We include a number of additional controls in keeping with the established literature (sources are listed in the appendix). GDP per capita (based on purchasing power parity) is used to capture levels of economic development and is expected to be positively associated with trade openness. Country size, measured in terms of land mass, is entered as well; that variable has been associated with trade dependence (Hatfield and Hauk 2014); it is plausible that country size produces similar effects on trade barriers. Unemployment is included because governments facing high levels of unemployment are likely to face more pressure for protectionist policies. Finally, we include a measure of the state of the global economy as measured by the IMF’s World GDP estimates. The state of the global economy can have an independent impact on trade flows and the policies meant to insulate national economies in times of crisis; World GDP is treated as an individual non-specific, time-invariant control variable. Following research by Simmons et al. (2008), we enter regional averages of the time-varying dependent variables lagged by one year to control for the potential effects of regional policy diffusion.

Along with the foregoing non-policy economic and geographic controls, a series of dummy variables is included to represent the origins of each country’s legal system. The economic implications of legal origins are well-established across the political economy literature (see, for example, La Porta et al. 1997; Persson and Tabellini 2003), embracing their effects on economic-policy outcomes. Finally, we include a measure of population density, which has been positively linked to trade engagement (Keesing and Sherk 1971).

4.3 Dependent variables

We adopt three alternative measures of protectionism. Two are used in Hatfield and Hauk (2014) and so have the added benefit of serving as points of comparison with some recent research. The two variables are trade-weighted average ad-valorem tariff (AT) from the World Bank’s World Development Indicators Database and the Overall Trade Restrictiveness Index (OTRI) developed by Kee et al. (2013). The third measure of trade protection is the Trade Freedom Index (TFI) developed by the Heritage Foundation (2016), which has been scaled to account for its non-normal distribution. Each has its own limitations, particularly with respect to data coverage; however, by testing our argument against three measures of protection, we aim to demonstrate a more robust relationship between institutional personal-vote incentives and trade policy.
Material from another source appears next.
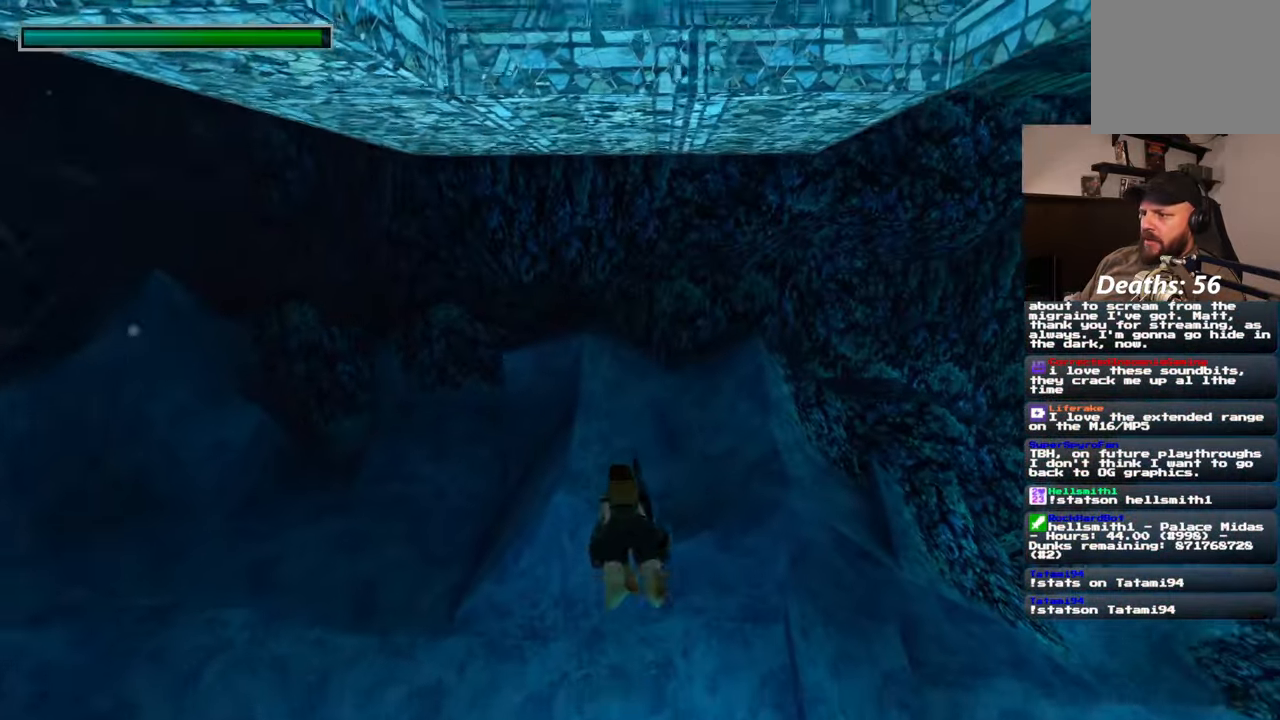
{"dt_ms": 500, "buttons": [], "left_stick": "up", "right_stick": "right", "events": [[383, "right_stick", "down-right"], [450, "right_stick", "right"]]}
The log-transformed average ad-valorem tariff (AT) benefits from its widespread application, ease of measurement, and the way in which it readily lends itself to cross-national comparisons. The use of AT measures has been criticized for the weighting mechanism and the lack of consideration of the impact of non-tariff barriers (NTBs) (Hatfield and Hauk 2014). The impact of the World Trade Organization further dampens the utility of the AT measure, as tariff levels for members on many product lines are bound within those allowed under the WTO.

The second measure, OTRI, captures a broader range of protectionist measures than does AT. OTRI takes the estimated effect of a country’s total trade barriers and provides an equivalent ad-valorem tariff applied across all sectors, which would produce the same level of imports as the system currently in place. Of course, that measure, too, has its drawbacks: it is based on estimated “import demand elasticities and non-tariff barrier ad-valorem equivalents” and thus “likely suffers from measurement error”; it is available, so far, only for one year: 2009. (Hatfield and Hauk 2014, p. 525).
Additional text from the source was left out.